Imagine watching the impossible happen: from an empty space, tiny whirlpools suddenly spin into existence, as if conjured from thin air. That is precisely what physicists at the University of British Columbia have done—not with exotic machines or starship fantasies, but using a few atomic layers of superfluid helium cooled to near absolute zero.
The experiment mimics a long-theorized, never-observed phenomenon known as the Schwinger effect. Back in 1951, Julian Schwinger proposed that under extreme electric fields, the vacuum of space itself could produce pairs of particles and antiparticles out of nothing. The catch? The required fields were so intense that observing the effect in a lab was virtually impossible.

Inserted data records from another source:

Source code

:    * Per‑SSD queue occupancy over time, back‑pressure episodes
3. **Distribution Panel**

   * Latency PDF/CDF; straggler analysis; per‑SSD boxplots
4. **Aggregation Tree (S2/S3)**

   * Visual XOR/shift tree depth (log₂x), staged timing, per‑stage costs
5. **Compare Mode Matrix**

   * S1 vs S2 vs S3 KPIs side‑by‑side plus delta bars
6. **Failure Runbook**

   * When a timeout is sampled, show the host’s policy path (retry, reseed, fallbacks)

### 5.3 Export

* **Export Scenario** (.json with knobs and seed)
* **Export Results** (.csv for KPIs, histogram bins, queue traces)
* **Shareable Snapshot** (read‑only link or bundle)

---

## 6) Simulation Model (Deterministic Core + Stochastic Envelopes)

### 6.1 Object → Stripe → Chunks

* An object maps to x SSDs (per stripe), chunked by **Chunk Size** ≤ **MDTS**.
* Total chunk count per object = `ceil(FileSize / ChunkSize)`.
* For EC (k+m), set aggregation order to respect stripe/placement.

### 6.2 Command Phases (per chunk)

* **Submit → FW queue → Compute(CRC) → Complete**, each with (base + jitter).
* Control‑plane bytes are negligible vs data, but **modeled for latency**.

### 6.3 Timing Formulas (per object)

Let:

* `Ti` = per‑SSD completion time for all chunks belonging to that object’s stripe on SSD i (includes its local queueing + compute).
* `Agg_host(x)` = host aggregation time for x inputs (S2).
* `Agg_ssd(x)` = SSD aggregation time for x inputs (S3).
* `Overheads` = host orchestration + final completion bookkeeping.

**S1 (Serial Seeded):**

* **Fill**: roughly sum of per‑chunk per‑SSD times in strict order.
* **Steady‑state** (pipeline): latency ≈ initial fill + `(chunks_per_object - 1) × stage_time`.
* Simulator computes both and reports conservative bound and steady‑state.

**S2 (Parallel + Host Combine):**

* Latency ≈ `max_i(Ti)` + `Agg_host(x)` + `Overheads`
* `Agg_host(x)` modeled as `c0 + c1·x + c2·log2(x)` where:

UBC researchers bypassed that roadblock by replacing the vacuum with superfluid helium-4. This frictionless, almost perfect fluid acts like a stand-in for space, and when set in motion, it spawns vortex pairs—tiny whirlpools spinning in opposite directions—spontaneously. “It’s like watching quantum turbulence come alive,” says Dr. Philip Stamp, the lead theorist behind the study. “Instead of electrons and positrons, we see vortices emerging from nothing. And it’s happening under conditions we can actually control.”
The breakthrough is more than a clever simulation. It challenges long-held assumptions about vortices, superfluids, and quantum tunneling. Previous models treated the mass of a vortex as constant, but Stamp and his colleague Michael Desrochers discovered it shifts dramatically as the vortex moves. That realization reshapes the way scientists understand the behavior of both superfluids and fundamental quantum processes that occur throughout the universe.
“These variations aren’t just theoretical quirks,” Desrochers notes. “They affect everything from how particles tunnel in quantum systems to the early evolution of cosmic structures.” In other words, tiny whirlpools in a helium film might hold clues to the physics behind black holes, the vacuum of deep space, and even the universe’s first moments.
Beyond cosmic analogies, the team emphasizes the practical potential of their findings. Superfluid helium is a real, manipulable system—meaning researchers can test predictions, measure vortex behavior, and explore phase transitions in two-dimensional systems with unprecedented precision. The laboratory becomes a window into phenomena that were previously accessible only in equations or imagination.
The UBC study not only opens doors to understanding elusive quantum events but also prompts a rethink of Schwinger’s century-old theory itself. The researchers suggest that the variable “mass” effect observed in helium vortices could apply to electron-positron pairs, subtly revising our understanding of how matter might emerge from pure vacuum.
For now, these tiny spirals in a superfluid film offer a glimpse of creation in action—a quiet spectacle where physics meets wonder, and where “nothing” may no longer be quite so empty.